14 Ağustos 2014 Perşembe

DEPRESYON

Depresyonu anlatacağım.
Bir kutunun içine kapatılmış ruhu nasıl anlatacağım bilmiyorum. Beni ve yaşadığım ağır karanlığı elimden geldiğince başlangıcından itibaren anlatmaya çalışacağım.
Aslında varlığını kabullenmek zor olsa da hayatıma girdiğinde çok gençtim.
Sahilin taşlarında oturmuş bu hayatın yaşamamın bir anlamı olmayacağını düşünüyordum. hiçbir şey yolunda gitmiyor, gitmeyecek diye düşünüyordum. işyerinde mobing , evde uyumsuzluk ve erkek kardeşimin benden daha ağır geçirdiği bir depresyonu vardı.ne ona ne kendime hiçbir yararım olamıyordu ve yokluk , yetemezlik hissi kaplamıştı her yeri .
Bu hissettiklerimin hiçte normal olmadığını düşündüm. Aslında artık dayanamayacağımı düşündüğüm o yerde. Eve gittim kimseye gittiğimi söylemedim zaten soranda yoktu. Kendi içimde yaşamıştım varlığımın ve yokluğumun ne anlama geldiğini…
Doktor tedavisi, düşük dozda seratonin ile başladı.
Birçok yokluk ve varlık yaşandı. İş yerinde daha iyi çalışmaya, en azından mobinglerin daha az olduğunu hissetmeye başladım. Kendimi daha iyi hissediyordum. Dünya, dünyaydı işte nasıl olsa bir ömür öyle ya da böyle geçecekti.
Tedavi bittikten sonra, hamile kaldım. o dönemlerde depresyonu hatırlamıyorum. Hamileliğim bol uykulu, bol temizlikli, sigarasız, alkolsüz, işten eve evden işe bir modda geçti.
Doğumdan sonra hiç anlamadığım bir şekilde karanlık bulutlar yine üzerimde gezmeye başladı. Her kafadan bir ses çıkıyor, göğüslerim ağrıyor ve masum bir bakıma muhtacın bakıcısı olmuştum. Patlama noktası 3 gün sonra annem ve babamı görüp hüngür hüngür ağladığım gündü.
Taşımakta inanılmaz zorlandığım, kollarımın ağrısından uyuyamadığım geceler. Mutfağa gittiğimde arkamdan bebeğin gelip beni öldüreceği korkusu. ne yapacağını bilememe, beceriksizlik ve yetememe duygusunun beynime bu günlerde işlendiğini düşünüyordum. Bunun adına doğum sonrası depresyon diyorlarmış. Çok sonraları çocuğum 3 -4 yaşına geldiğinde hala çıkamamağımı öğrendim ve çok daha yüksek bir dozla tedaviye başladım.
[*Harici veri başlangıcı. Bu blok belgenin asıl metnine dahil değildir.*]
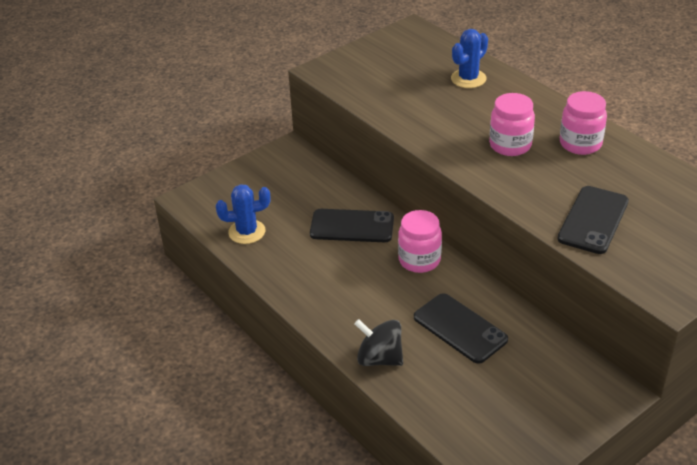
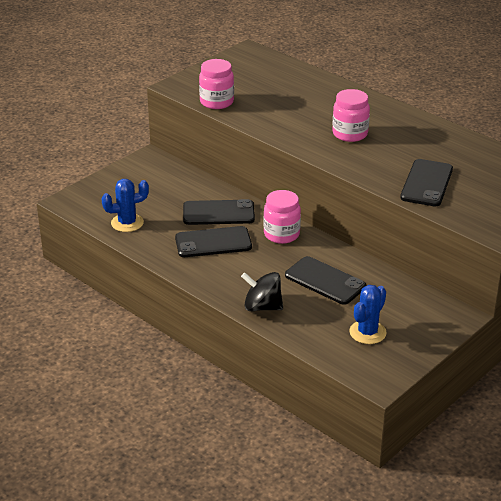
camera: 10 degrees left, 5 degrees down
(338, 265) = (213, 242): none -> black phone
(468, 79) = (305, 87): blue cactus -> blue cactus (367, 332)
(580, 144) = (407, 130): pink jar -> pink jar (216, 102)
Sanki her gün üstünüzde gri bulutlar var. en ufak hatanızda bile kendinizi beceriksiz ve salak ilan ediyorsunuz ama içinizde. Kronolojik olarak her düşünceniz geçmişe ve geçmişteki kötü anılara gidiyor. Siz farklı bir şeyler düşünmeye çalışsanız da, zihniniz aslında hiç hatırlayamacağınızı zannettiğiniz, bir günün aslında ne kadar kötü bir gün olduğunu hatırlatıyor. Size geçmişte söylenmiş bir sözün, kötü niyetle söylenmiş olabileceğini düşünüyorsunuz. İnsanların sizin hakkında ne dediği çok önemli hale geliyor. İnsanlarda gerçekten böyle dönemlerde inanılmaz yorumlar yapabiliyor. Beceriksizlik, yetersizlik, aidiyetsizlik… Her gün oturup yemek yediğiniz masa, yattığınız yatak anlamsız geliyor. Aslında size ait olan her şeyin size yabancılaştığını düşünüyorsunuz. Uyuyor uyudukça da uykusuz kalıyor ve uykunun işkencesini, normal hayatınızdan daha hafifi buluyorsunuz.
Aslında bütün yaşadıklarının sadece senin başına gelmediğini bilmek, insanların, olayları yaşayış biçimlerinin farklı olduğunu görmek, ne olursa olsun dimdik ayakta olmanın kendine daha çok güç vereceğine inanmak gerekiyor. İşte bunların hepsini o küçük mutluluk haplarını almadan yapamıyorsun.
Aslında bu yazı istediğim gibi olmadı. Yani anlatmak istediklerimi tam olarak anlatamadım. Depresyonda değilim ama karamsarlığın üstüme çöktüğü günlerde yaşıyorum.